Sure, working for a private company comes with great pay. However, they would not even come close to giving their staff the same fulfillment working for an organization devoted to meeting the needs of an even greater world than that focused on oneself alone, affords.

How much is just enough and how much is too much?

According to 2014 NPT Salary and Benefits Report, the average salary of a nonprofit CEO/president last year was $118,678, exhibiting a huge discrepancy when compared to the 2011 survey that disclosed CEO’s receive an average of $50,000 to $75,000 per year.

But as it came to everyone’s knowledge, Kevin Frost, together with an overwhelming number of other CEO’s receive even more than this already astounding income, with some receiving compensation of over a million dollars.

As answer to this disquieting concern, there have been legislation initiatives from New York, New Jersey, Florida and Massachusetts with regards to capping salaries of nonprofit organizations’ CEO’s. This proposed bills intend to limit the pay of CEO’s in Florida to $129,972; in Massachusetts to $500,000; and in New York to around $200,000.

While these bills haven’t received state approval yet, these efforts only mirror one thing: people are starting to recognize the fault in the salary compensation scheme of these executives.

Not surprisingly, donors who devote their time and resources in supporting charities which they believe advance their chosen advocacy, are beyond upset. This is another pressing issue, besides the problem arising from overpaying nonprofit organizations’ CEO’s. Losing the public’s support could shake these organizations to their core, especially those who rely heavily on public funding.

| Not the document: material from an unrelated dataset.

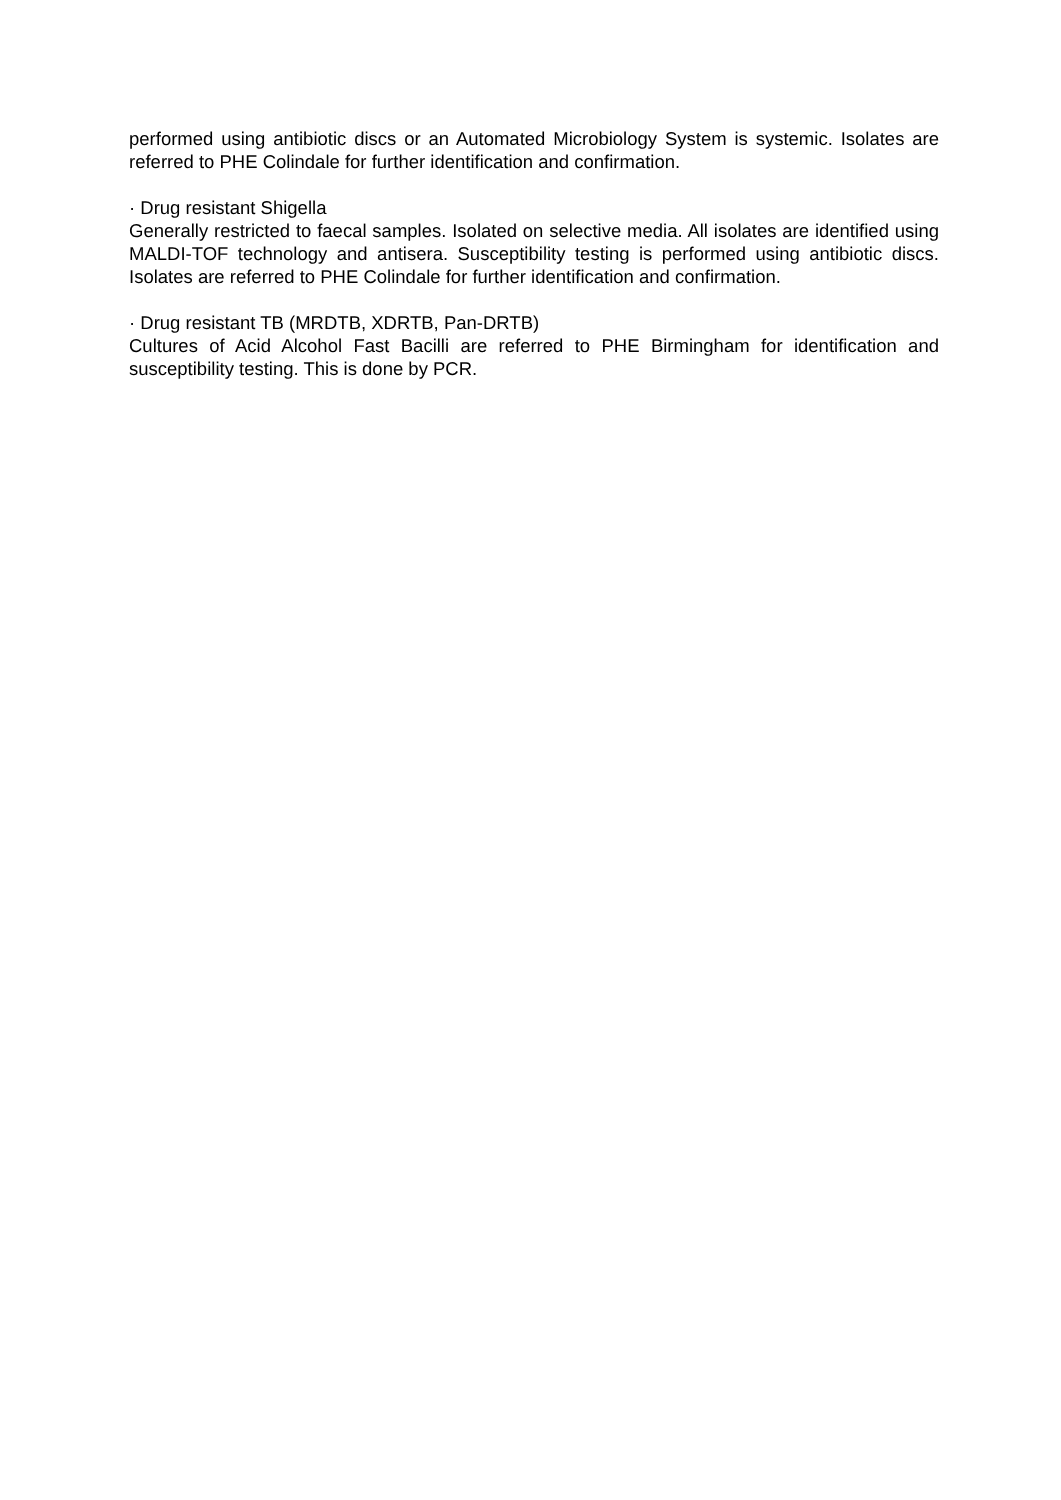performed using antibiotic discs or an Automated Microbiology System is systemic. Isolates are referred to PHE Colindale for further identification and confirmation.
· Drug resistant Shigella
Generally restricted to faecal samples. Isolated on selective media. All isolates are identified using MALDI-TOF technology and antisera. Susceptibility testing is performed using antibiotic discs. Isolates are referred to PHE Colindale for further identification and confirmation.
· Drug resistant TB (MRDTB, XDRTB, Pan-DRTB)
Cultures of Acid Alcohol Fast Bacilli are referred to PHE Birmingham for identification and susceptibility testing. This is done by PCR.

We could not risk the public losing their faith in the charities they choose to identify with. But securing their continued support would require nonprofit organizations to solve the issue that abounds from the over-the-top salaries of its executives.

This is a predicament that could not be overlooked any further, if they aim to maintain the accountability and credibility of their institutions.

After all, what sane donor would want to donate to a charity which seemingly prioritizes the paycheck of its CEO over its duty to ensure that the public fund reaches the people it is designed to help?